The Bulls’ Zach LaVine dunking against the Magic.

The Bulls’ Zach LaVine dunks against the Magic during a game last season.

Quinn Harris/Getty Images

Can they win with him?

Can the Bulls win an NBA championship with Zach LaVine?

Can they win a championship because of him?

Those are the questions that were being asked before he agreed to a five-year, $215.2 max contract, and those are the questions being asked now that he has gone from a very rich man to an insanely rich man.

And the answer, before and after, is that nobody, not even his biggest backers, has the foggiest idea. He’s a fine player, one with max-contract talent, but he has a game that doesn’t come with easy answers. I can look at the Celtics’ Marcus Smart and the Bucks’ Jrue Holiday and know I can win with and because of them. Neither can touch LaVine’s athleticism.

I can look at LaVine and know I can’t be sure what I know.

That’s the problem Bulls exec Arturas Karnisovas undoubtedly faced while deciding what to do with LaVine. Here was a fan favorite who was going to get a lot of money wherever he went. Here was a player who could shoot the three and get to the basket whenever he wanted. But here, also, was a player whose game didn’t lend itself to easy translation. There’s playing well, then there’s winning.

It’s not just LaVine. There are plenty of players in the NBA who, while growing up, were led to believe basketball was about showcasing skills. They don’t play with teammates so much as take turns: It’s my turn to shoot. Next time down the court, it will be yours.

So how does an NBA talent evaluator deal with that? Carefully. And that was the problem as it related to LaVine. There was no room for caution. Nothing less than a max deal was going to get this done for the Bulls. So they had a massive decision to make: Give him the money and hope he can win a title in Chicago or let him go and risk him winning a title with someone else.

You would think a five-year, $215.2 million max contract would come with definitive answers. I’m sure the Bulls wish they had more assurances, too. My guess is that, back to the wall, they did what they thought they had to do but aren’t sure whether LaVine can carry a team to an NBA title. Aren’t sure they can win because of him.

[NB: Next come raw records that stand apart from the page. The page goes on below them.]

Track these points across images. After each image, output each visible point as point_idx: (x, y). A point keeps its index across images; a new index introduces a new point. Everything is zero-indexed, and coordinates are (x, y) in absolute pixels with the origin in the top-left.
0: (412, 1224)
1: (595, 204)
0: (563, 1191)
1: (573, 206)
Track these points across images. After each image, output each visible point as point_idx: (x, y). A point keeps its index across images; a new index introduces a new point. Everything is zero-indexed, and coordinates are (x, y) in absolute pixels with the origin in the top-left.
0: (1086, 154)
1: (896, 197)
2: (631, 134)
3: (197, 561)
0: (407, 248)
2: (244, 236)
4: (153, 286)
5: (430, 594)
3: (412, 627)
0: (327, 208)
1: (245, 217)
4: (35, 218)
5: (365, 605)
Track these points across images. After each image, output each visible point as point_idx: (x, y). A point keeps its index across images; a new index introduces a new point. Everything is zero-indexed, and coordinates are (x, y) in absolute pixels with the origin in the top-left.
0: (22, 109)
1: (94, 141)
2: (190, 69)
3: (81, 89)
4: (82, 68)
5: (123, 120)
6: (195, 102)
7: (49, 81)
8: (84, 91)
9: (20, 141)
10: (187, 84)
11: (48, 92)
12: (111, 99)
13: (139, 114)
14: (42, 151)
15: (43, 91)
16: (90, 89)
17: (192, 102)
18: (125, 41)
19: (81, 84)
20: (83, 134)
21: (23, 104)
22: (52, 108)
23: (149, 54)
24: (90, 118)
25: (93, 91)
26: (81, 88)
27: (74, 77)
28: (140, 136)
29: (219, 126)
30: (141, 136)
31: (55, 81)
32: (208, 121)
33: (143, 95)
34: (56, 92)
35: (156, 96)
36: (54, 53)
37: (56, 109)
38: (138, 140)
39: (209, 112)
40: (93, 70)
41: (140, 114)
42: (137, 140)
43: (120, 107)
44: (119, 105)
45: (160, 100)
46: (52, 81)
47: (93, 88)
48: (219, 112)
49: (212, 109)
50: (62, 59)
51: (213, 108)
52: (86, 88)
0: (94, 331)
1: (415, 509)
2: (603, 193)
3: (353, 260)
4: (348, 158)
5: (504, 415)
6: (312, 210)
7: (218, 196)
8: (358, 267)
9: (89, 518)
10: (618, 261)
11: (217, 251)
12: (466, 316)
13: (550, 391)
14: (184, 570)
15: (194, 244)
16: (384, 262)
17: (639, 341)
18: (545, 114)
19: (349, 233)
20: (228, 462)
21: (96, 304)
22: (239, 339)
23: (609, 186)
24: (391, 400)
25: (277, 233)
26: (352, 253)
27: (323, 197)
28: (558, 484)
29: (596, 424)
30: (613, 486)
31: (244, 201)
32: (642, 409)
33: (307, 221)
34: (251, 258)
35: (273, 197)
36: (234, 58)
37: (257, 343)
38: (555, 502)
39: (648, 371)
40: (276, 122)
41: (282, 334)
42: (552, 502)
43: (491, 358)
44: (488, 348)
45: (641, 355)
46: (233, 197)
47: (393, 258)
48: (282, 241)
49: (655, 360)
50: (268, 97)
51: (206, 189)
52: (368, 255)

For most of LaVine’s career, the problem has been the talent around him. He didn’t have much help until this past season, when the Bulls, boosted by the arrival of DeMar DeRozan, played well before going quickly in the postseason. The idea around the max contract has to be that, with the right players around him, he can take the Bulls to the next level. That’s the belief, anyway. It’s about faith. But it’s also about economics. With so much of their money tied to one player, the Bulls don’t have a lot of wiggle room. In other words, a trade bringing Kevin Durant to the Bulls isn’t going to happen. The Bulls have agreed to a two-year contract with Andre Drummond, giving them more toughness on the boards. No, the cavalry isn’t on the way, but that’s OK. The Bulls do have some horses.

Everything, however, is on LaVine. He has to stay healthy, something that hasn’t been easy for him. He has to make DeRozan, Nikola Vucevic and Lonzo Ball better. He’s part of a very nice team, which sounds almost patronizing, but the Bulls need something more. That contract means LaVine has to make his team hell for opponents.

At a minimum, this will be interesting. If everyone stays healthy, the Bulls will win games. Winning big games — now there’s the challenge. They didn’t do well against good teams this past season. It was no surprise when the Bucks manhandled them in the first round of the playoffs.

For a two-time All-Star who averaged 24.4 points this past season, LaVine sure has a lot to prove. The truckload of money that was just dumped at his feet means people will want even more proof of his worth. The tricky part is the winning part. The Bulls have to win. There’s no nuance involved. They’re paying LaVine a ton of money to take them where Michael Jordan used to take them regularly. No pressure, kid.

The Bulls were a fun story this past season. They were likable. They played well together. But now there has to be more. And all that money means there has to be more from their best player.

Talent never has been the issue with LaVine. Can that talent translate into a title? It’s the only question there is. Even after giving him a max deal, the Bulls surely have to be asking themselves the same thing.